I never felt that I had the intestinal fortitude to work within the system and speak truth to power. I felt I needed to find that spark of compassion and integrity within myself before I could propose changing other’s behavior. Tango has brought me that connection to myself and others.
That is why I’ve adopted the name RealityPivots for my web site. I don’t actually believe that we will free the slaves and adopt a sustainable life style but I think that we could. Power corrupts and lord knows the current administration of George Bush and Dick Cheney is an example.
But there is an alternative that is as powerful, as compelling, and more wonder-ful and it is embodied for me in tango.

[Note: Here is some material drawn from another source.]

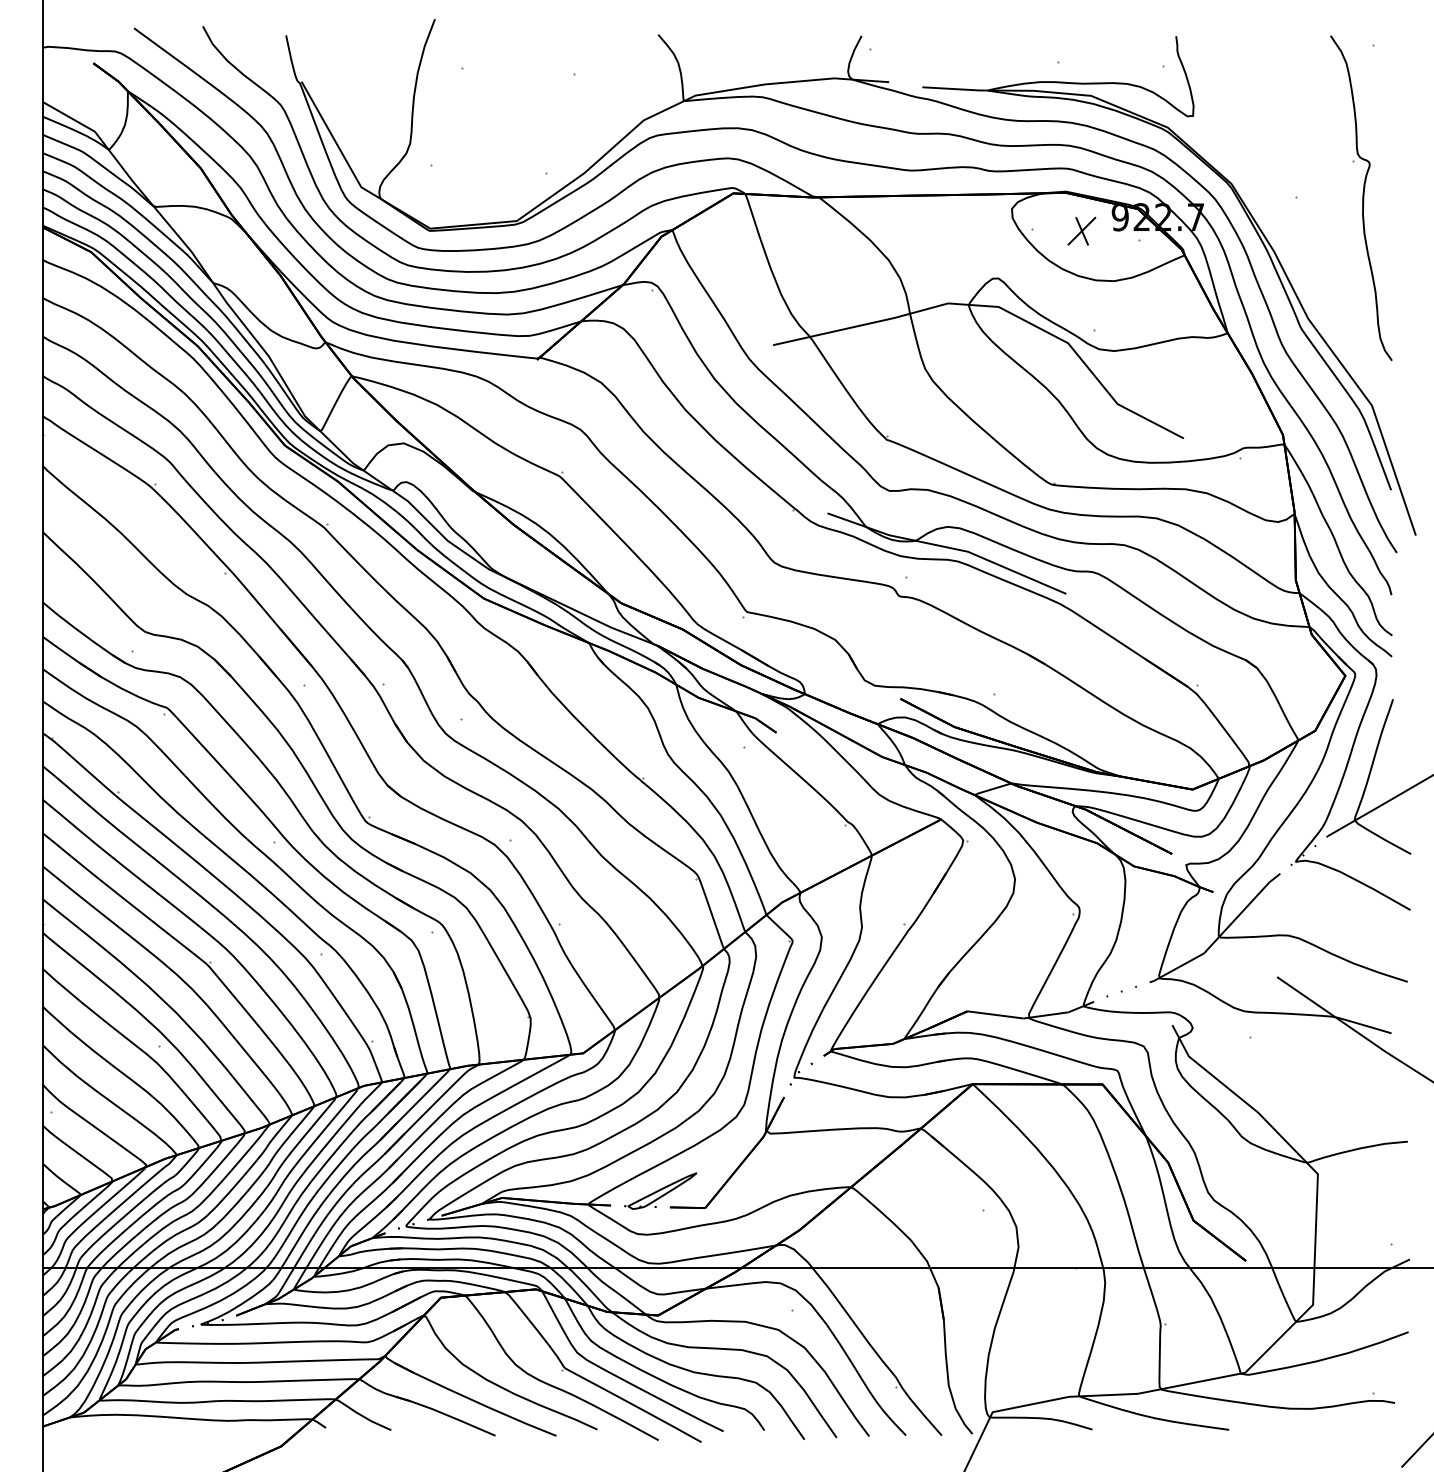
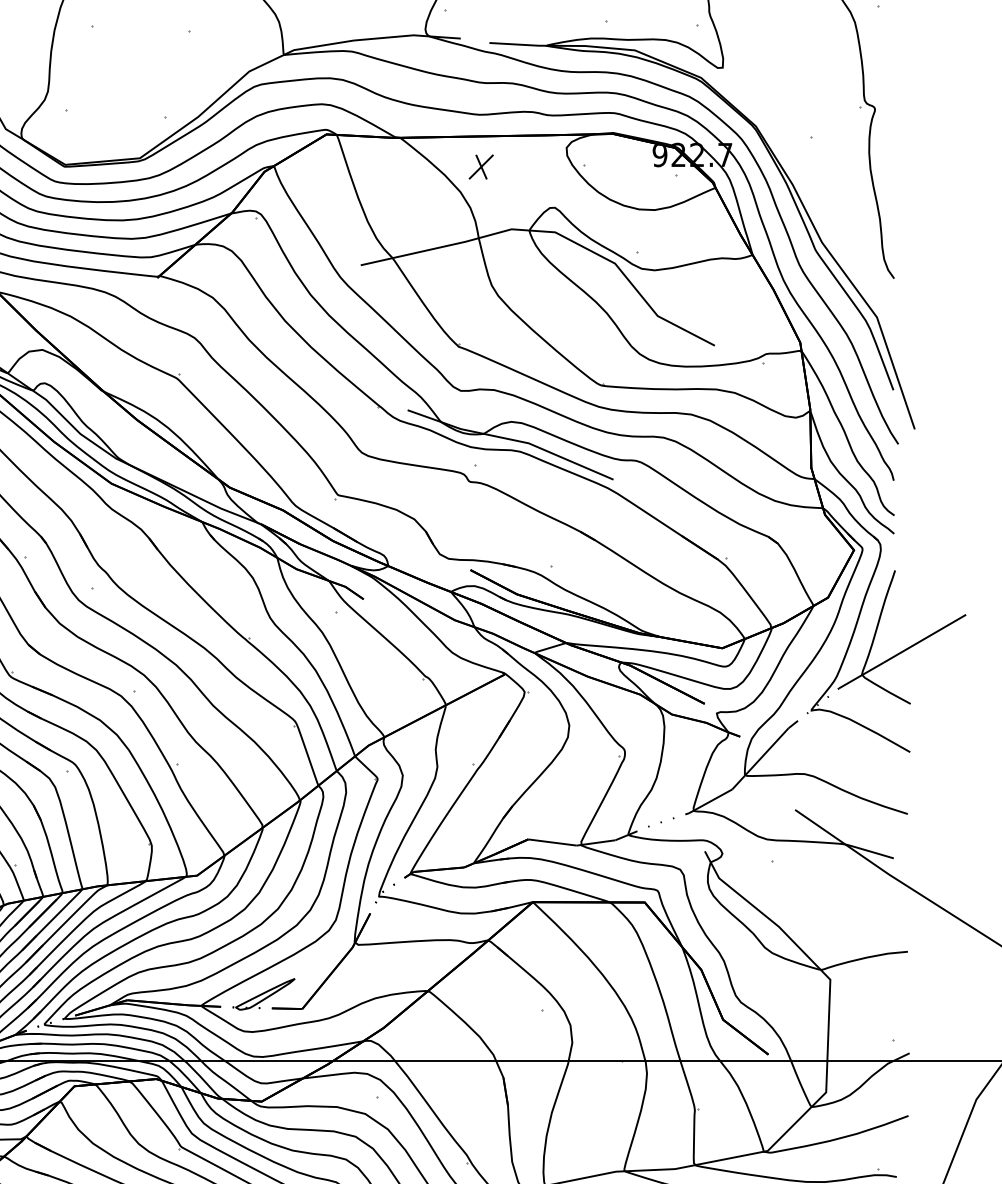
part: (1081, 230) -> (480, 166), moved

I’m going to quote again from The Windhover by Gerard Manly Hopkins:

I caught this morning morning’s minion, kingdom
of daylight’s dauphin, dapple-dawn-drawn Falcon, in his riding
Of the rolling level underneath him steady air, and striding
High there, how he rung upon the rein of a wimpling wing
In his ecstasy! then off, off forth on swing,
As a skate’s heel sweeps smooth on a bow-bend: the hurl and gliding
Rebuffed the big wind. My heart in hiding
Stirred for a bird, — the achieve of, the mastery of the thing!

In chess we use a phrase “going rogue” for a style of play that you adopt when you know that you are going to be defeated if you continue to play conventionally. You try any sacrifice in the hope that lightning will strike and you will find a way to checkmate your opponent.
I don’t believe that power will stop corrupting but I do feel that defeat is approaching and it is time to adopt a new style.